_TASK DETAILS_: Only the lines from the start of the entries through the line with "Zusätzlich bieten wir" should be returned, each exactly as it stands, and no pictures.

_RECORDS TO USE_:

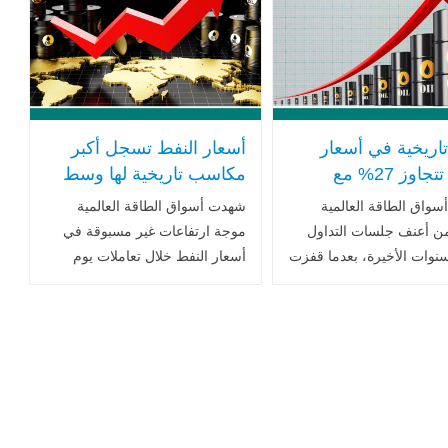
.. اقرأ المزيد
المزيد
اريخية في أسعار
أسعار النفط تسجل أكبر
النفط تتجاوز 27% مع
مكاسب تاريخية لها وسط
 مخاوف الإمدادات
مخاوف اضطراب الإمدادات
واق الطاقة العالمية
شهدت أسواق الطاقة العالمية
ة
العالمية
ن أعنف جلسات التداول
موجة ارتفاعات غير مسبوقة في
سنوات الأخيرة، بعدما قفزت
أسعار النفط خلال تعاملات يوم
أسعار النفط بأكثر من 27% في
الجمعة 6 مارس/آذار، في ظل
د التوترات الجيوسياسية
تصاعد حدة التوترات العسكرية في
ق الأوسط وتزايد
الشرق الأوسط واتساع رقعة
 من .. اقرأ المزيد
المواجهة بين .. اقرأ المزيد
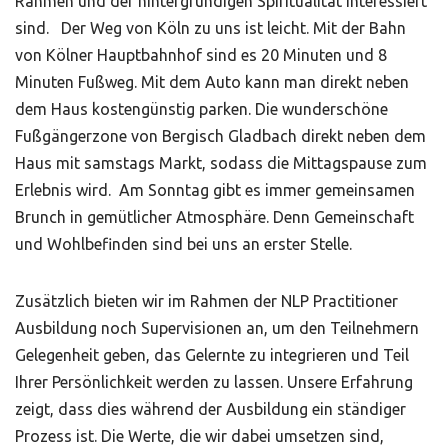
Rahmen und der hintergründigen Spiritualität interessiert
sind. Der Weg von Köln zu uns ist leicht. Mit der Bahn
von Kölner Hauptbahnhof sind es 20 Minuten und 8
Minuten Fußweg. Mit dem Auto kann man direkt neben
dem Haus kostengünstig parken. Die wunderschöne
Fußgängerzone von Bergisch Gladbach direkt neben dem
Haus mit samstags Markt, sodass die Mittagspause zum
Erlebnis wird. Am Sonntag gibt es immer gemeinsamen
Brunch in gemütlicher Atmosphäre. Denn Gemeinschaft
und Wohlbefinden sind bei uns an erster Stelle.
Zusätzlich bieten wir im Rahmen der NLP Practitioner
Ausbildung noch Supervisionen an, um den Teilnehmern
Gelegenheit geben, das Gelernte zu integrieren und Teil
Ihrer Persönlichkeit werden zu lassen. Unsere Erfahrung
zeigt, dass dies während der Ausbildung ein ständiger
Prozess ist. Die Werte, die wir dabei umsetzen sind,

_EXERCISE RESPONSE_:
.. اقرأ المزيد
المزيد
اريخية في أسعار
أسعار النفط تسجل أكبر
النفط تتجاوز 27% مع
مكاسب تاريخية لها وسط
 مخاوف الإمدادات
مخاوف اضطراب الإمدادات
واق الطاقة العالمية
شهدت أسواق الطاقة العالمية
ة
العالمية
ن أعنف جلسات التداول
موجة ارتفاعات غير مسبوقة في
سنوات الأخيرة، بعدما قفزت
أسعار النفط خلال تعاملات يوم
أسعار النفط بأكثر من 27% في
الجمعة 6 مارس/آذار، في ظل
د التوترات الجيوسياسية
تصاعد حدة التوترات العسكرية في
ق الأوسط وتزايد
الشرق الأوسط واتساع رقعة
 من .. اقرأ المزيد
المواجهة بين .. اقرأ المزيد
Rahmen und der hintergründigen Spiritualität interessiert
sind. Der Weg von Köln zu uns ist leicht. Mit der Bahn
von Kölner Hauptbahnhof sind es 20 Minuten und 8
Minuten Fußweg. Mit dem Auto kann man direkt neben
dem Haus kostengünstig parken. Die wunderschöne
Fußgängerzone von Bergisch Gladbach direkt neben dem
Haus mit samstags Markt, sodass die Mittagspause zum
Erlebnis wird. Am Sonntag gibt es immer gemeinsamen
Brunch in gemütlicher Atmosphäre. Denn Gemeinschaft
und Wohlbefinden sind bei uns an erster Stelle.
Zusätzlich bieten wir im Rahmen der NLP Practitioner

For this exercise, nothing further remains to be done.